UNCOLLECTED GOODS: THE PENALTIES OF DELAY

N. E. Palmer*

Introduction

The purpose of this article is to examine a series of recent cases in which an owner’s delay in collecting goods from a bailee has led to a dispute about the bailee’s responsibility for their safety.1 The facts of these cases may seem mundane, but they raise some fundamental questions about the consensual nature of obligations in bailment relationships, and disclose an interesting variety of solutions to the central problem.
The reasons why a bailor may delay in retrieving his goods can be as varied as the merits of the parties’ respective positions. Sometimes the delay will be prompted by some continuing dispute between bailor and bailee, the survival of which persuades the bailor to leave the goods where they are until the disagreement is resolved in his favour.2 Such a dispute may relate to the quality of work which the bailee has performed on the goods or to the legitimacy of the bailee’s charges. In the case of goods which were originally the subject of a purported sale from bailee to bailor, the dispute may even raise questions as to whether the property in the goods has passed to, or continues to reside in, the ostensible bailor at all. On other occasions, the bailor may have no choice but to allow the goods to remain with the bailee because other plans for the accommodation of the property have, through no fault of the bailor’s, became unworkable; or he may have mistakenly assumed that the bailee was undertaking indefinite responsibility for their safekeeping.
Again, the bailor may have no more compelling reason for the delay than his liking for the present arrangement and his desire for it to continue—even, if necessary, against the wishes of the bailee. One of the problems confronting the courts in these situations consists in determining whether (and, if so, how far) the various causes of the delay can be legitimately accommodated in the final distribution of responsibility between bailor and bailee.3 To what extent should the culpability of the bailor’s

* Professor of Law, University of Essex.
1 As to the separate question of the bailee’s obligation to permit the owner to enter his land in order to retrieve the goods, see Palmer (1980) 9 Anglo-Am. L.R. 279.
2 An example is Pedrick v. Morning Star Motors Ltd. (1979) Unrep., 14 February (C.A.), discussed infra.
3 A comparable problem can arise when seeking to quantify the responsibilities of the originally involuntary possessor: see, e.g. (1978) 128 N.L.J. 763 and cf. AVX Ltd. v. EGM Solders Ltd. (1982), The Times, 17 July, where the defendants were rendered “unconscious bailees” by the error of a third party carrier who delivered to them goods belonging to the plaintiffs as well as goods which were the subject of a rescinded sale from the defendants to the plaintiffs.

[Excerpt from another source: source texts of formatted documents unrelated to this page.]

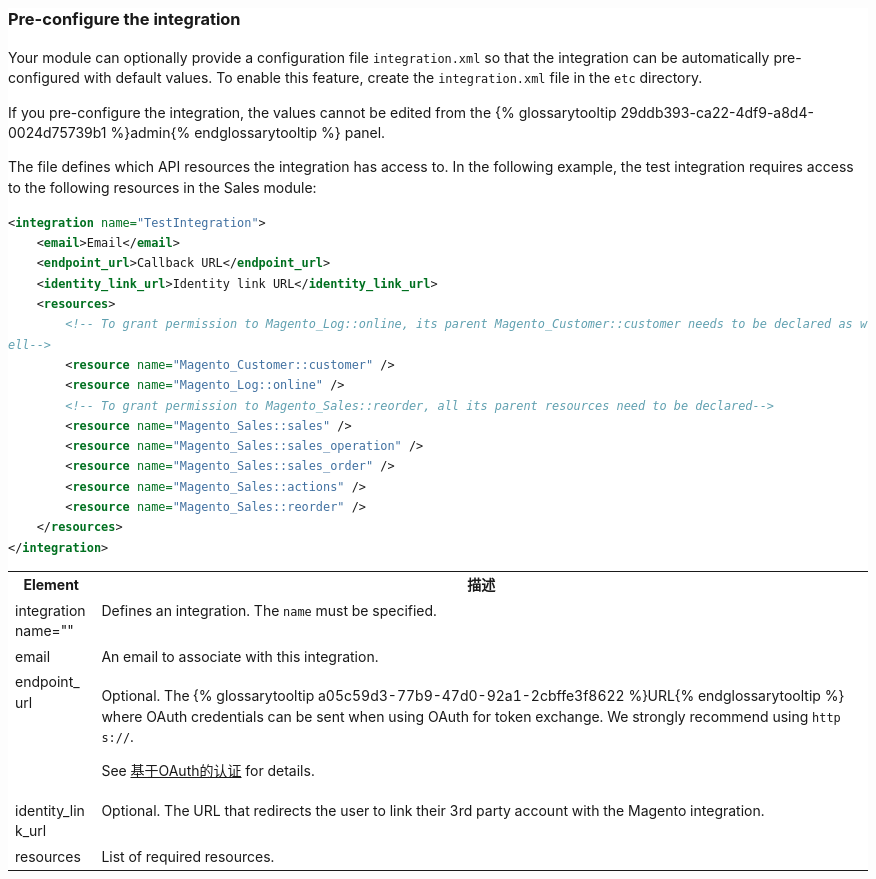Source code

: <h3 id="preconfig">Pre-configure the integration</h3>

Your module can optionally provide a configuration file `integration.xml` so that the integration can be automatically pre-configured with default values.
To enable this feature, create the `integration.xml` file in the `etc` directory.

<div class="bs-callout bs-callout-info" id="info">
  <p>If you pre-configure the integration, the values cannot be edited from the {% glossarytooltip 29ddb393-ca22-4df9-a8d4-0024d75739b1 %}admin{% endglossarytooltip %} panel.</p>
</div>

The  file defines which API resources the integration has access to.
In the following example, the test integration requires access to the following resources in the Sales module:

```xml
<integration name="TestIntegration">
    <email>Email</email>
    <endpoint_url>Callback URL</endpoint_url>
    <identity_link_url>Identity link URL</identity_link_url>
    <resources>
        <!-- To grant permission to Magento_Log::online, its parent Magento_Customer::customer needs to be declared as well-->
        <resource name="Magento_Customer::customer" />
        <resource name="Magento_Log::online" />
        <!-- To grant permission to Magento_Sales::reorder, all its parent resources need to be declared-->
        <resource name="Magento_Sales::sales" />
        <resource name="Magento_Sales::sales_operation" />
        <resource name="Magento_Sales::sales_order" />
        <resource name="Magento_Sales::actions" />
        <resource name="Magento_Sales::reorder" />
    </resources>
</integration>
```

<table>
<tr>
<th>Element</th>
<th>描述</th>
</tr>
<tr>
<td>integration name=""</td>
<td>Defines an integration. The <code>name</code> must be specified.</td>
</tr>
<tr>
<td>email</td>
<td>An email to associate with this integration.</td>
</tr>
<tr>
<td>endpoint_url</td>
<td><p>Optional. The {% glossarytooltip a05c59d3-77b9-47d0-92a1-2cbffe3f8622 %}URL{% endglossarytooltip %} where OAuth credentials can be sent when using OAuth for token exchange. We strongly recommend using <code>https://</code>.</p>
<p>See <a href="{{ page.baseurl }}/get-started/authentication/gs-authentication-oauth.html">基于OAuth的认证</a> for details.</p></td>
</tr>
<tr>
<td>identity_link_url</td>
<td>Optional. The URL that redirects the user to link their 3rd party account with the Magento integration.</td>
</tr>
<tr>
<td>resources</td>
<td>List of required resources.</td>
</tr>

The defendants’ employees, assuming that all the goods thus delivered were the subject of the rejection, effectively destroyed them. The defendants were held liable to the plaintiffs on the ground that they had owed a duty to take reasonable care to verify that the goods were the defendants’ property before embarking on the destruction. For comment, see Weir, Casebook on Tort (5th edn.) p. 423. A further aspect of the problem might arise when the possessor, although voluntarily in possession, was unaware of the identity and interest of the owner and arguably did not consent to assume the obligations of a bailee towards that particular proprietor: see Awad v. Pillai [1982] R.T.R. 266 (C.A.), discussed by Weir, op. cit., p. 423 and by Palmer and Murdoch (1983) 46 M.L.R. 73; Balsamo v. Medici [1984] 1 W.L.R. 951, 959–960, per Walton, J.; and Maynegrain Pty. Ltd. v. Compafina Bank [1984] 1 N.S.W.L.R. 258 (P.C.), discussed by Palmer [1986] 2 LMCLQ 218.